Friday, November 11, 2011

Is this real?

Today, part 2 of Harry Potter and the Deathly Hallows is available in stores. When the movie opened in theaters this past July, I used it as an opportunity to write about teaching as storytelling. In this post, I want to take a look at a particular exchange between two main characters and consider what it might mean for teaching and learning mathematics. Warning - spoilers ahead.

The following happens near the end of the story. Harry has sacrificed himself to save his friends and finds himself in an ethereal version of King's Cross Station talking with his deceased mentor, Albus Dumbledore. The conversation is nearly over when this brief exchange occurs.
     "Tell me one last thing," said Harry. "Is this real? Or has this been happening inside my head?"
     Dumbledore beamed at him, and his voice sounded loud and strong in Harry's ears even though the bright mist was descending again, obscuring his figure.
     "Of course it is happening inside your head, Harry, but why on earth should that mean that it is not real?"
There seems to be a strong push in mathematics education to attach some real-world significance to nearly every topic in the curriculum. I appreciate the effort and agree that content a learner can connect to is more likely to be engaging. For me, however, the search for context to wrap around content can sometimes be distracting and inauthentic.

How can real-world examples be inauthentic? Let me provide a personal example. As a middle school mathematics teacher, I often extolled the practicality of learning to add and subtract fractions with unlike denominators. I would say, "You'll need this skill in cooking and building." Now maybe someone else can pull this off in an authentic way, but I cannot remember ever adding or subtracting fractions outside of an educational setting. Granted, I do not cook or build anything from scratch so I may be missing something. This only reinforces that this purpose was inauthentic to me and a distraction to my learners.

My problem was that I was confusing context with purpose. I now explain to learners that the rationale behind our lessons on fractions are related to the NCTM Process Standards and not some potential future use. I do not know if my learners will ever need to add or subtract fractions while cooking. I am sure that their future success will depend on their ability to problem solve, reason, communicate their thinking, use representations, and make connections. Yes, even connections to the real-world. 

Let me be clear that I am not suggesting context is not important. In order to learn something new, we need to connect to something known. Looking back, I am not sure how many 8th-graders have experience with cooking and building. They are familiar with time, however, which is why I like using the clock model. They also have worked with whole numbers, and I often try to connect to these computational experiences. Sometimes the mathematics itself is the context.

Essentially, it is about finding what is real for my learners. Certainly, there will be times when their reality is at odds with that of the mathematical community - that is when the fun begins.
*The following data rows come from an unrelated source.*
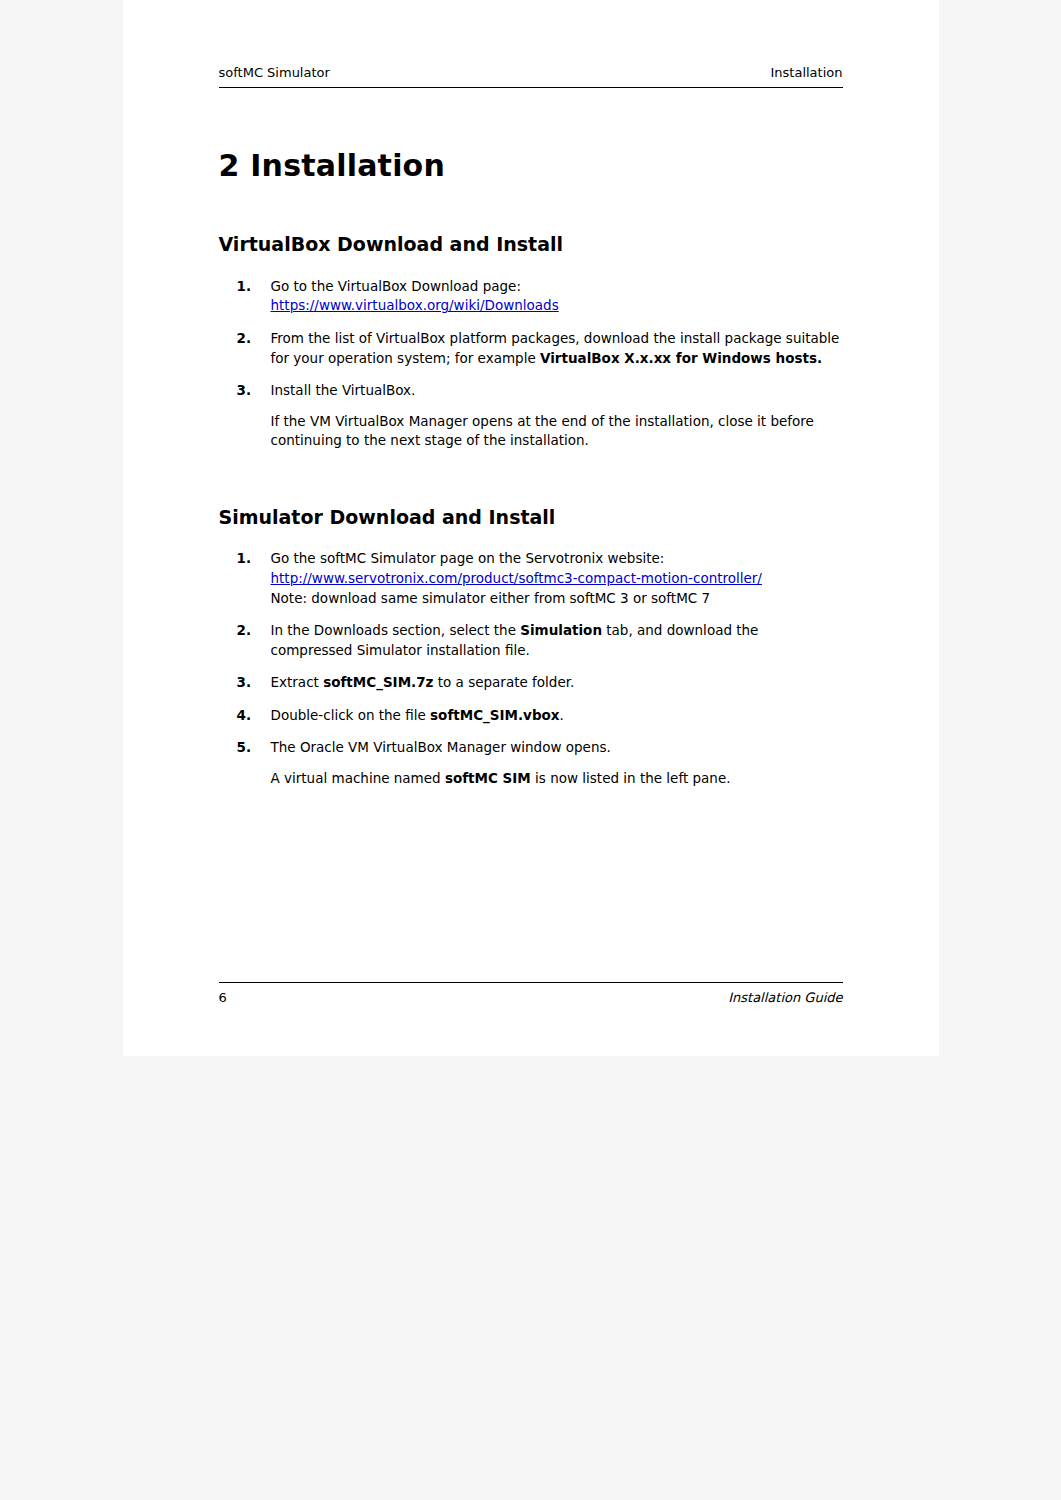softMC Simulator Installation
2 Installation
VirtualBox Download and Install
Go to the VirtualBox Download page:
https://www.virtualbox.org/wiki/Downloads
From the list of VirtualBox platform packages, download the install package suitable for your operation system; for example VirtualBox X.x.xx for Windows hosts.
Install the VirtualBox.
If the VM VirtualBox Manager opens at the end of the installation, close it before continuing to the next stage of the installation.
Simulator Download and Install
Go the softMC Simulator page on the Servotronix website:
http://www.servotronix.com/product/softmc3-compact-motion-controller/
Note: download same simulator either from softMC 3 or softMC 7
In the Downloads section, select the Simulation tab, and download the compressed Simulator installation file.
Extract softMC_SIM.7z to a separate folder.
Double-click on the file softMC_SIM.vbox.
The Oracle VM VirtualBox Manager window opens.
A virtual machine named softMC SIM is now listed in the left pane.
6 Installation Guide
I can only hope that my learners, like Harry, will begin by asking, "Is this real?"


  1. When I cook, I am really lazy about washing measuring cups, so I am forever wondering, "how many times do I have to fill a 2/3 of a cup measure to measure 3/4 of a cup?" (which is dividing fractions). I also often think about doubling, tripling, or halving fractions when I change the size of a recipe. I rarely add or subtract fractions when cooking, except that I somtimes use repeated subtraction or repeated addition to do the dividing or multiplying.

  2. Popularity of Sudoku means that that puzzle became a reality for so many people. Their reality did not include Sudoku until the puzzle had been invented. This should serve a model for math education or any other kind of education. Students' reality is important and must be taken into account by a teacher who molds their reality to include what s/he teachers. But mold s/he has to do.

  3. Thank you for your comments. I see teachers as cultural ambassadors for their disciplines. Being able to share my authentic interests and the accepted norms of the scholarly community are important aspects of my role as a teacher. Some of these ideas (measurement division) and activities (Sudoku) may be new to my learners and I will need to support their adoption into the learners' schema.

    I also want learners to add their own unique perspectives to our exploration of the discipline. Who knows what new ideas will be created, challenged, and consolidated as a result? Maybe we are talking about different levels, but as a teacher I would rather be a model than a molder.

  4. I think context is very important, more than function(utility) - but that's just my opinion. This might help clarify my point.

    Stories provide great contexts.

  5. I think there is always a tension between real-world applications of what students learn in school and the need for simple thought play, as I call it.
    At one end of the spectrum you have this push for making the context "authentic" and rooted in adult-like life, and at the other our innate need for imaginative play.

    While you refer here to mathematics only, I see it as a broader issue with education today. The focus on STEM, on project-based learning and the general dismiss of humanities as being "non-productive" subjects makes me think how much we need to recover from this abyss. I don't believe school should be a replica of the world of work to this extent. Students need to play, experiment, create, wonder beyond it.